H3K27me3 is vital for fungal development and secondary metabolite gene silencing, and substitutes for the loss of H3K9me3 in the plant pathogen Fusarium proliferatum

Facultative heterochromatin marked by histone H3 lysine 27 trimethylation (H3K27me3) is an important regulatory layer for secondary metabolite (SM) gene silencing and important for fungal development in the genus Fusarium. While this histone mark is essential in some (e.g., the rice pathogen Fusarium fujikuroi), it appears dispensable in other fusaria. Here, we show that deletion of FpKMT6 is detrimental but not lethal in the plant pathogen Fusarium proliferatum, a member of the Fusarium fujikuroi species complex (FFSC).
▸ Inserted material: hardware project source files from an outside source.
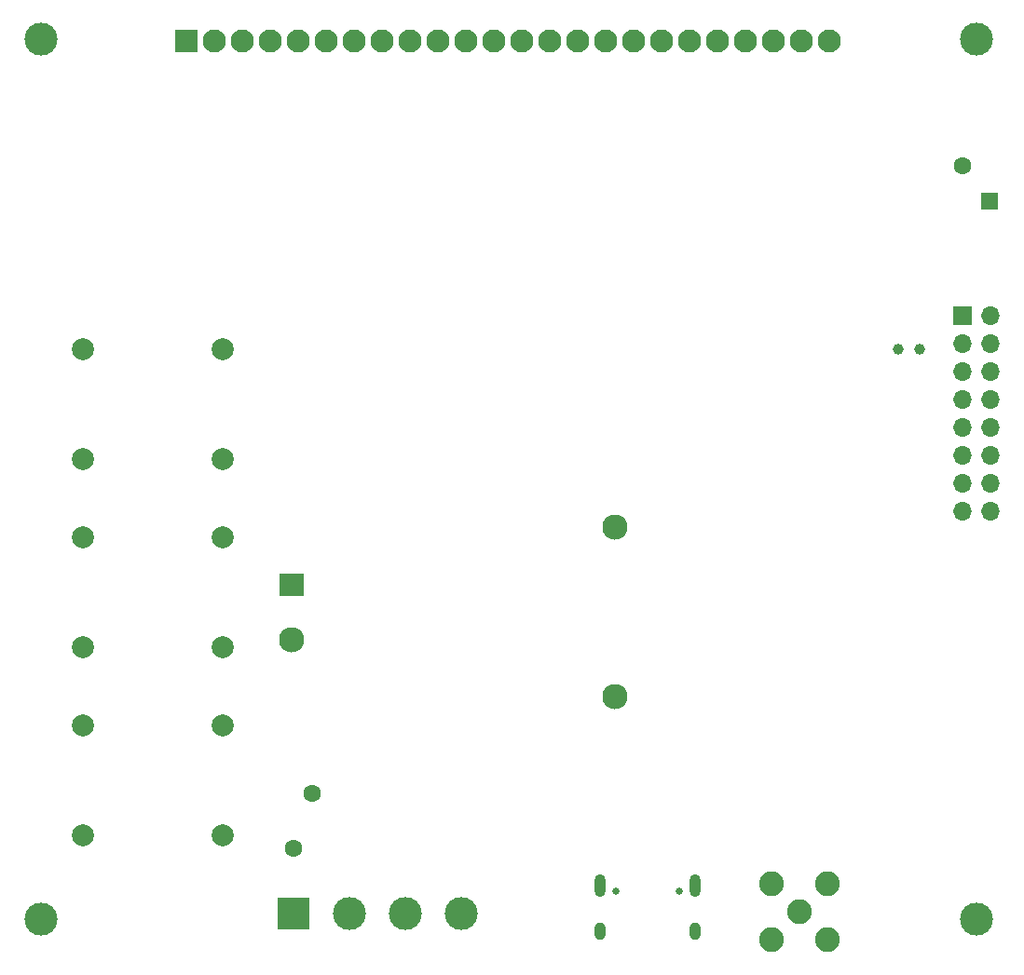
<source format=gbr>
G04 #@! TF.GenerationSoftware,KiCad,Pcbnew,5.1.8-db9833491~87~ubuntu20.04.1*
G04 #@! TF.CreationDate,2020-11-25T08:58:25+01:00*
G04 #@! TF.ProjectId,snoopy,736e6f6f-7079-42e6-9b69-6361645f7063,v1.0*
G04 #@! TF.SameCoordinates,Original*
G04 #@! TF.FileFunction,Soldermask,Bot*
G04 #@! TF.FilePolarity,Negative*
%FSLAX46Y46*%
G04 Gerber Fmt 4.6, Leading zero omitted, Abs format (unit mm)*
G04 Created by KiCad (PCBNEW 5.1.8-db9833491~87~ubuntu20.04.1) date 2020-11-25 08:58:25*
%MOMM*%
%LPD*%
G01*
G04 APERTURE LIST*
%ADD10C,2.300000*%
%ADD11R,2.300000X2.000000*%
%ADD12C,3.000000*%
%ADD13R,1.700000X1.700000*%
%ADD14O,1.700000X1.700000*%
%ADD15C,1.000000*%
%ADD16R,3.000000X3.000000*%
%ADD17C,1.600000*%
%ADD18R,1.600000X1.600000*%
%ADD19C,2.250000*%
%ADD20R,2.100000X2.100000*%
%ADD21C,2.100000*%
%ADD22O,1.000000X1.600000*%
%ADD23C,0.650000*%
%ADD24O,1.000000X2.100000*%
%ADD25C,2.000000*%
G04 APERTURE END LIST*
D10*
X157180000Y-111900000D03*
D11*
X127780000Y-117100000D03*
D10*
X127780000Y-122100000D03*
X157180000Y-127300000D03*
D12*
X105000000Y-147500000D03*
X190000000Y-147500000D03*
X190000000Y-67500000D03*
X105000000Y-67500000D03*
D13*
X188722000Y-92646000D03*
D14*
X191262000Y-92646000D03*
X188722000Y-95186000D03*
X191262000Y-95186000D03*
X188722000Y-97726000D03*
X191262000Y-97726000D03*
X188722000Y-100266000D03*
X191262000Y-100266000D03*
X188722000Y-102806000D03*
X191262000Y-102806000D03*
X188722000Y-105346000D03*
X191262000Y-105346000D03*
X188722000Y-107886000D03*
X191262000Y-107886000D03*
X188722000Y-110426000D03*
X191262000Y-110426000D03*
D15*
X182930000Y-95680000D03*
X184830000Y-95680000D03*
D12*
X133050000Y-147000000D03*
X138130000Y-147000000D03*
D16*
X127970000Y-147000000D03*
D12*
X143210000Y-147000000D03*
D17*
X127990000Y-141040000D03*
X129640000Y-136040000D03*
D18*
X191210000Y-82240000D03*
D17*
X188760000Y-78990000D03*
D19*
X173920000Y-146810000D03*
X171380000Y-144270000D03*
X171380000Y-149350000D03*
X176460000Y-149350000D03*
X176460000Y-144270000D03*
D20*
X118250000Y-67700000D03*
D21*
X120790000Y-67700000D03*
X123330000Y-67700000D03*
X125870000Y-67700000D03*
X128410000Y-67700000D03*
X130950000Y-67700000D03*
X133490000Y-67700000D03*
X136030000Y-67700000D03*
X156350000Y-67700000D03*
X141110000Y-67700000D03*
X138570000Y-67700000D03*
X143650000Y-67700000D03*
X148730000Y-67700000D03*
X153810000Y-67700000D03*
X151270000Y-67700000D03*
X146190000Y-67700000D03*
X176670000Y-67700000D03*
X161430000Y-67700000D03*
X158890000Y-67700000D03*
X163970000Y-67700000D03*
X169050000Y-67700000D03*
X174130000Y-67700000D03*
X171590000Y-67700000D03*
X166510000Y-67700000D03*
D22*
X164470000Y-148650000D03*
D23*
X163040000Y-145000000D03*
D22*
X155830000Y-148650000D03*
D23*
X157260000Y-145000000D03*
D24*
X155830000Y-144470000D03*
X164470000Y-144470000D03*
D25*
X121530000Y-139890000D03*
X121530000Y-129890000D03*
X108830000Y-139890000D03*
X108830000Y-129890000D03*
X108830000Y-112790000D03*
X108830000Y-122790000D03*
X121530000Y-112790000D03*
X121530000Y-122790000D03*
X121530000Y-105690000D03*
X121530000Y-95690000D03*
X108830000Y-105690000D03*
X108830000Y-95690000D03*
M02*

</source>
Loss of FpKmt6 results in aberrant growth, and expression of a large set of previously H3K27me3-silenced genes is accompanied by increased H3K27 acetylation (H3K27ac) and an altered H3K36me3 pattern. Next, H3K9me3 patterns are affected in delta-fpkmt6, indicating a crosstalk between both heterochromatic marks that became even more obvious in a strain deleted for FpKMT1 encoding the H3K9-specific histone methyltransferase. In delta-fpkmt1, all H3K9me3 marks present in the wild-type strain are replaced by H3K27me3, a finding that possibly explains the subtle phenotype of delta-fpkmt1 strains which stands in marked contrast to other filamentous fungi. A large proportion of SM-encoding genes is allocated with H3K27me3 in the wild-type strain, and loss of H3K27me3 result in elevated expression of 49% of them. Interestingly, genes involved in the biosynthesis of the phytohormones gibberellins (GA) are among the most upregulated genes in delta-fpkmt6. Although several FFSC members harbor GA biosynthetic genes, its production in planta is largely restricted to F. fujikuroi with few exceptions. We show that GA gene silencing is mediated by H3K27me3 in F. proliferatum and in at least one additional FFSC member, possibly outlining the distinct lifestyles of these notorious plant pathogens.

以组蛋白H3赖氨酸27三甲基化（H3K27me3）标记的兼性异染色质（facultative heterochromatin）是调控镰孢菌属（Fusarium）次级代谢产物（SM）基因沉默的关键表观遗传层级，同时对该属真菌的发育至关重要。该组蛋白修饰在部分镰孢菌（如水稻致病菌藤仓镰孢菌（Fusarium fujikuroi））中不可或缺，但在其他镰孢菌中似乎并非必需。本研究表明，在植物致病菌增殖镰孢菌（Fusarium proliferatum，藤仓镰孢菌物种复合体（FFSC）的成员之一）中，敲除FpKMT6会产生有害但非致死的表型。FpKmt6的缺失会导致菌株生长异常，大量先前被H3K27me3沉默的基因表达上调，同时伴随H3K27乙酰化（H3K27ac）水平升高以及H3K36me3修饰模式改变。FpKMT6基因缺失突变株中H3K9me3的修饰模式也受到影响，表明两类异染色质修饰标记之间存在串扰；这种串扰在同时敲除编码H3K9特异性组蛋白甲基转移酶（histone methyltransferase）的FpKMT1的菌株中更为显著。在FpKMT1基因缺失突变株中，野生型菌株中所有的H3K9me3标记均被H3K27me3取代，这一发现或可解释该突变株表型微弱的原因，这与其他丝状真菌的表型形成鲜明对比。野生型菌株中，大量编码次级代谢产物的基因带有H3K27me3标记，而H3K27me3的缺失会导致其中49%的基因表达上调。有趣的是，参与植物激素赤霉素（GA）生物合成的基因是FpKMT6基因缺失突变株中上调幅度最高的基因之一。尽管多个FFSC成员均携带赤霉素生物合成基因，但在植物体内的赤霉素产生几乎仅局限于藤仓镰孢菌，仅有少数例外。本研究证实，在增殖镰孢菌以及至少另一种FFSC成员中，赤霉素基因的沉默由H3K27me3介导，这或许可以阐明这些臭名昭著的植物病原菌的不同生活方式。